Monday, December 14, 2009

Southern Criminals

It's time for another installment of what the wacko people have been up to lately. For a nice little spin, I thought this time we would focus on my southern brethren. Seems like in the past the crazy news stories have been centered primarily in California or Canada. Now, I'm not going to draw any conclusions from that fact. After thinking about it, I just realized I didn't feel comfortable with Canada and California having all the crazy people. So, I dug around and found several closer to my home.

I'll start with a fellow Tennessean. A lovely woman in Shelbyville, Tennessee was arrested after that town's annual Christmas parade. It seems she was in violation of the town's public intoxication law by riding in the parade while under the influence of a little too much Christmas spirits. How did they know? Well, for starters, they found her outside a hotel slumped over the back of the white horse she rode in the parade. Then, officers had to catch her twice to keep her from falling. I tell you, I'm not sure what our world is coming too if you can't tie one on prior to a Christmas parade. I just know the kids would be disappointed if they couldn't bet on which drunk would fall off their horse first.Another fine southern lady, this time from Louisiana, found an interesting way to deal with a boyfriend who was threatening to leave her. The 44 year old man came home, announced to his girlfriend, Carolyn Brown, that he was leaving her, then he went to bed. Yes, that is where he made his tragic mistake. We've already established in prior posts that southern women are always cooking and have plenty of food at their disposal. So what did Carolyn do? She simply picked up a handy pot of grits and poured them over her beloved. Hot grits. The man has second degree burns over his face and hands. No word yet on whether he is still planning to leave Carolyn or not.Just a little to the east, a Florida woman was serving dinner to her live-in boyfriend. She offered him a slice of bread which he refused stating he wanted a dinner roll. Apparently, 53 year old Elsie Egan was not in the mood for multiple bread offerings that night because she picked up a raw steak and repeatedly hit the man in the face with it.
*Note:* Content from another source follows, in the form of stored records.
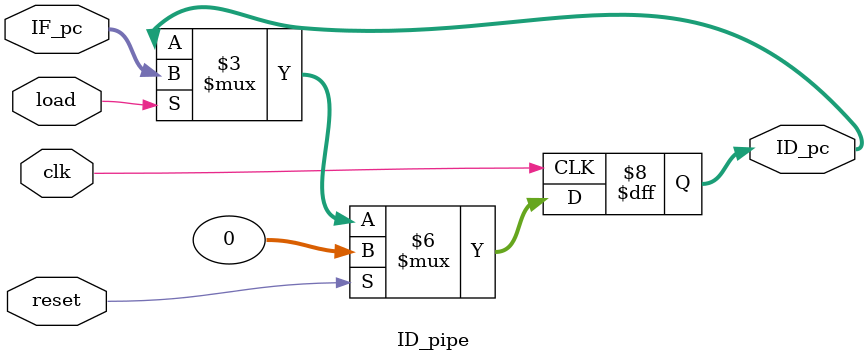
<source format=sv>
module ID_pipe
(
	input [31:0] IF_pc,
	output logic [31:0] ID_pc,
	input clk,
	input reset,
	input load
);

initial
begin
	ID_pc=0;
end
always_ff @ (posedge clk) begin

	if(reset) begin
		ID_pc<=0;
	end
	else if(load) begin
		ID_pc<=IF_pc;
	end

end
endmodule : ID_pipe
</source>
She has since been released on bond. And there you have it. Yes, we have our weird crimes in the south. Oddly, they seem to revolve completely around food and drink. So if you are traveling down south over the holidays at any time, I'd just give you a friendly reminder to be on your best behavior, don't break up with anyone unexpectedly, take whatever bread is offered, and watch out for crazy drunks on horses. I think if you remember those tips, you'll have a memorable time.